"Spurensicherung. Zeitzeugen zum 17. Juni 1953" GNN Verlag
14.06.2016 um 14:48Harald Eidam:
Normenarbeit vernünftig angepackt
(Spremberg)
Wer sich heute unvoreingenommen an die Rolle der westlichen Medien im Zusammenhang mit den Juniereignissen 1953 erinnert, muß zugeben, daß sie für ihre Berichterstattung ausschließlich Negatives auswählten. Unbestreitbar gab es viele berechtigte Kritiken und Wünsche an die Partei- und Staatsführung. Dabei ging es jedoch mit ganz wenigen Ausnahmen nicht etwa um den Sturz der Regierung und die Abschaffung der DDR. Einer der Hauptpunkte war vielmehr die Korrektur der in einer Reihe von Betrieben administrativ und undemokratisch angewandten Normenpolitik. Wo diese Probleme vernünftig angepackt worden waren, gab es meist auch keinen Ärger.
So hatten wir in unserem Betrieb, dem VEB Spremberger Textilwerke den Übergang zur Mehrstuhlbedienung gründlich beraten, die Webstühle technisch umgestellt und in Gemeinschaftsarbeit von Arbeitsnormern und Webern die neuen Normen festgelegt. Zu den Ergebnissen rechne ich nicht nur eine beträchtliche Produktivitätssteigerung unserer Weberei, sondern auch die Tatsache, daß die Beschäftigten unseres Betriebes am 17. Juni 1953 ganz normal arbeiteten. Bestreikt wurden im Kreisgebiet Spremberg, soweit mir bekannt ist, nur zwei kleinere Betriebe der Metallindustrie, während auch in einer wichtigen Eisengießerei keine Arbeitsunterbrechung erfolgte.
Mit den Bauern unseres Kreises wurde in jener Zeit gerade verstärkt die notwendige Umgestaltung der landwirtschaftlichen Produktion, d. h. die Gründung von LPG1, diskutiert. Dazu war ebenfalls viel Überzeugungsarbeit notwendig.
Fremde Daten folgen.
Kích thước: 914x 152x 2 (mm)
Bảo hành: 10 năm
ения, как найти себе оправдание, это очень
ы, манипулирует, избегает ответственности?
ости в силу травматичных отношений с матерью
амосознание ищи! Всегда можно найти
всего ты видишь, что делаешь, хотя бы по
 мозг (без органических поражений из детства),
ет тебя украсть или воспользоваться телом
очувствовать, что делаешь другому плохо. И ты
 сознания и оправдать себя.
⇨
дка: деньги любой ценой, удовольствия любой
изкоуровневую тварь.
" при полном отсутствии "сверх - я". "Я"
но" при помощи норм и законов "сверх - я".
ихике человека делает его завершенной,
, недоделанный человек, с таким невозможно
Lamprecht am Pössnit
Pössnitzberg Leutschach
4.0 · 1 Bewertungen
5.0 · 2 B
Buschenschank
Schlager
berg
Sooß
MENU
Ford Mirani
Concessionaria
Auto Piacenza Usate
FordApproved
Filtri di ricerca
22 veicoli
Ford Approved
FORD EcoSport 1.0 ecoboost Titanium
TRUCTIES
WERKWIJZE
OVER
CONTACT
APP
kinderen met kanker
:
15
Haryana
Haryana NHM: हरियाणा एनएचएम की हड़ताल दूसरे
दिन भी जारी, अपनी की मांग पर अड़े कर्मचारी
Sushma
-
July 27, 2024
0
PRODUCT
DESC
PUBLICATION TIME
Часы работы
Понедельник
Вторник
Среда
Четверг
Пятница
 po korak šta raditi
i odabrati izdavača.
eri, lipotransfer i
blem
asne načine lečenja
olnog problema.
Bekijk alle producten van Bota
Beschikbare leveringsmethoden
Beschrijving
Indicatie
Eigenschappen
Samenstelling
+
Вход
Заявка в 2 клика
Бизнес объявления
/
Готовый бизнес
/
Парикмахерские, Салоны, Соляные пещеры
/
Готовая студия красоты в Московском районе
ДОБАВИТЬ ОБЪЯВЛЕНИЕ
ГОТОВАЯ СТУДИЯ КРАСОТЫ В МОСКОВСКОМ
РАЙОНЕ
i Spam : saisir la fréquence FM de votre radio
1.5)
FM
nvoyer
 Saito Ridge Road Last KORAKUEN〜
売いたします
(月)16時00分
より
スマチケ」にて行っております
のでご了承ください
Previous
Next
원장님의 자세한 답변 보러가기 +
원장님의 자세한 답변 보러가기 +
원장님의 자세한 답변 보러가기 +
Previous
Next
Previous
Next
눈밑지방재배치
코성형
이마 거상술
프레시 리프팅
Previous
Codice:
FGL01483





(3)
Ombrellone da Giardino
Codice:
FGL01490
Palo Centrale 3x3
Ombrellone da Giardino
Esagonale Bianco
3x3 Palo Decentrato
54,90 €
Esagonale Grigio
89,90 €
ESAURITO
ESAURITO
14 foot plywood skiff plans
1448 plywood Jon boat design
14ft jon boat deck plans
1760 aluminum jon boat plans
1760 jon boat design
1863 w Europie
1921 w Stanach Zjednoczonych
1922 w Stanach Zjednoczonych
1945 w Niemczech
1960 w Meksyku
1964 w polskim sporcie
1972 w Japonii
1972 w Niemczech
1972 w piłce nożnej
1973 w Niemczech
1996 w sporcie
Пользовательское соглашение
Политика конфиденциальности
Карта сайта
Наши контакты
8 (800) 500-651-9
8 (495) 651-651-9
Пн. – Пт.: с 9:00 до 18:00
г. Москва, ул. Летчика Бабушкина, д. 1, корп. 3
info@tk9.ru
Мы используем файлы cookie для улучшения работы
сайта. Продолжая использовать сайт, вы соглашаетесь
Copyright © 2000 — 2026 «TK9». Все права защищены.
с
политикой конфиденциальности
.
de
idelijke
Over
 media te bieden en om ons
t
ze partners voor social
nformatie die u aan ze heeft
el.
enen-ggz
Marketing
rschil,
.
Außerdem sorgten oft Engpässe bei Arbeitskräften, Maschinenersatzteilen, Bindegarn, Eimern, Baumaterialien u. a. für Schwierigkeiten in der landwirtschaftlichen Produktion. In solchen Situationen bewährte sich die freundschaftliche Zusammenarbeit mit den Industriebetrieben unseres Kreises besonders. Sie unterstützten die Bauern auf vielfältige Weise, angefangen bei materiell-technischen und Arbeitskräfteproblemen, bis zur kulturellen Betreuung, Rechtsberatung usw. Sicher ist auch dies ein Grund dafür, daß der 17. Juni 1953 in den ländlichen Gemeinden unseres Kreises ein ganz normaler Arbeitstag war und keine negativen Auswirkungen auf die Maßnahmen zur Umgestaltung der landwirtschaftlichen Produktion hatte. Bis zum Jahresende 1953 gründeten sich im Kreisgebiet Spremberg immerhin 13 LPG.